All lines of the listing that contain "traffic" should be shown in full.
***** Exercise data
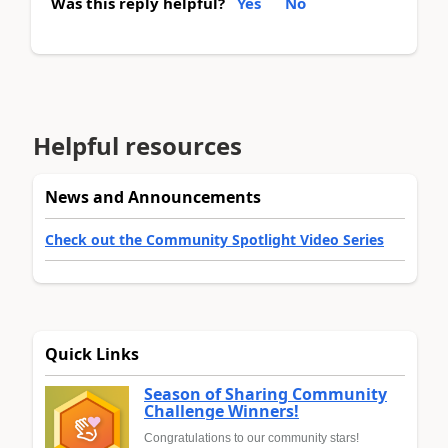
Was this reply helpful?
Yes
No
Helpful resources
News and Announcements
Check out the Community Spotlight Video Series
Quick Links
Season of Sharing Community
Challenge Winners!
Congratulations to our community stars!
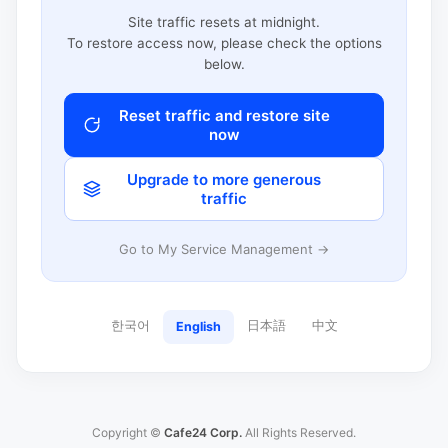
Site traffic resets at midnight.
To restore access now, please check the options
below.
Reset traffic and restore site
now
Upgrade to more generous
traffic
Go to My Service Management →
한국어
日本語
中文
English
Copyright ©
Cafe24 Corp.
All Rights Reserved.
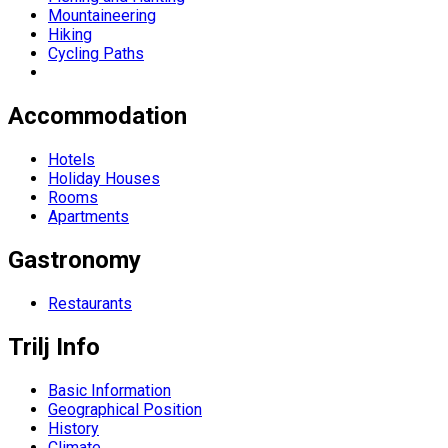
Mountaineering
Hiking
Cycling Paths
Accommodation
Hotels
Holiday Houses
Rooms
Apartments
Gastronomy
Restaurants
Trilj Info
Basic Information
Geographical Position
History
Climate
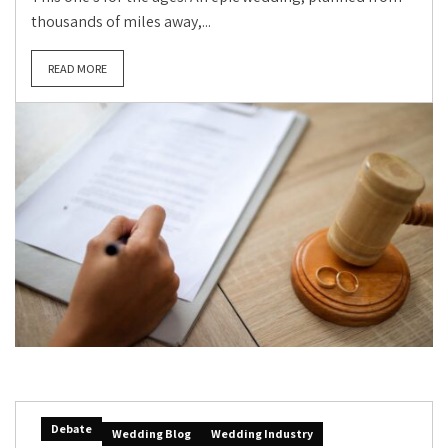
thousands of miles away,...
READ MORE
Debate
Wedding Blog
Wedding Industry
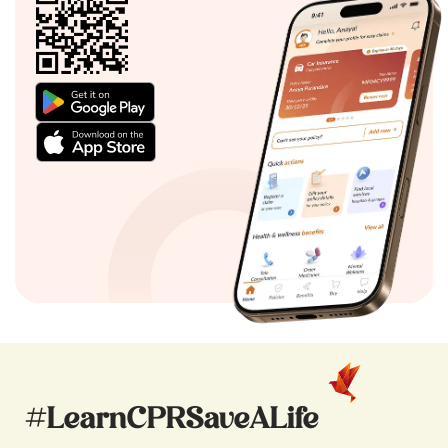
#LearnCPRSaveALife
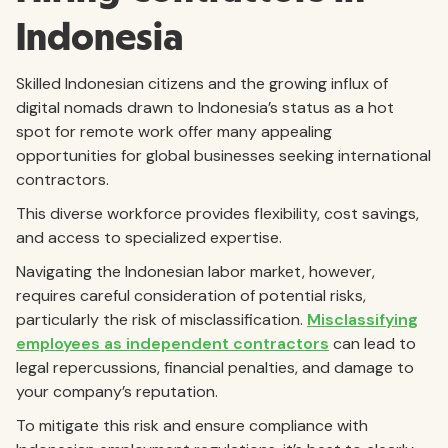
Indonesia
Skilled Indonesian citizens and the growing influx of
digital nomads drawn to Indonesia’s status as a hot
spot for remote work offer many appealing
opportunities for global businesses seeking international
contractors.
This diverse workforce provides flexibility, cost savings,
and access to specialized expertise.
Navigating the Indonesian labor market, however,
requires careful consideration of potential risks,
particularly the risk of misclassification.
Misclassifying
employees as independent contractors
can lead to
legal repercussions, financial penalties, and damage to
your company’s reputation.
To mitigate this risk and ensure compliance with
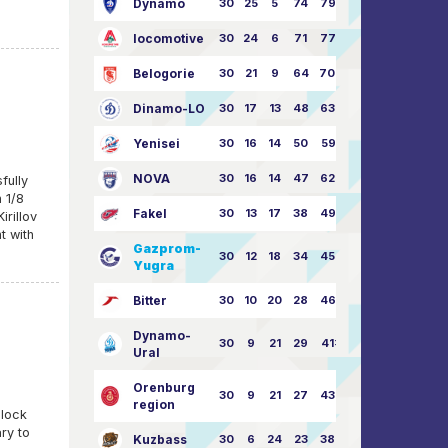
Dynamo
30
25
5
74
79:26
locomotive
30
24
6
71
77:33
Belogorie
30
21
9
64
70:40
Dinamo-LO
30
17
13
48
63:57
Yenisei
30
16
14
50
59:53
NOVA
30
16
14
47
62:58
fully
 1/8
Fakel
30
13
17
38
49:62
irillov
t with
Gazprom-
30
12
18
34
45:63
Yugra
Bitter
30
10
20
28
46:73
Dynamo-
30
9
21
29
41:70
Ural
Orenburg
30
9
21
27
43:73
region
clock
ry to
Kuzbass
30
6
24
23
38:76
**********
Written response:
Site traffic resets at midnight.
Reset traffic and restore site
traffic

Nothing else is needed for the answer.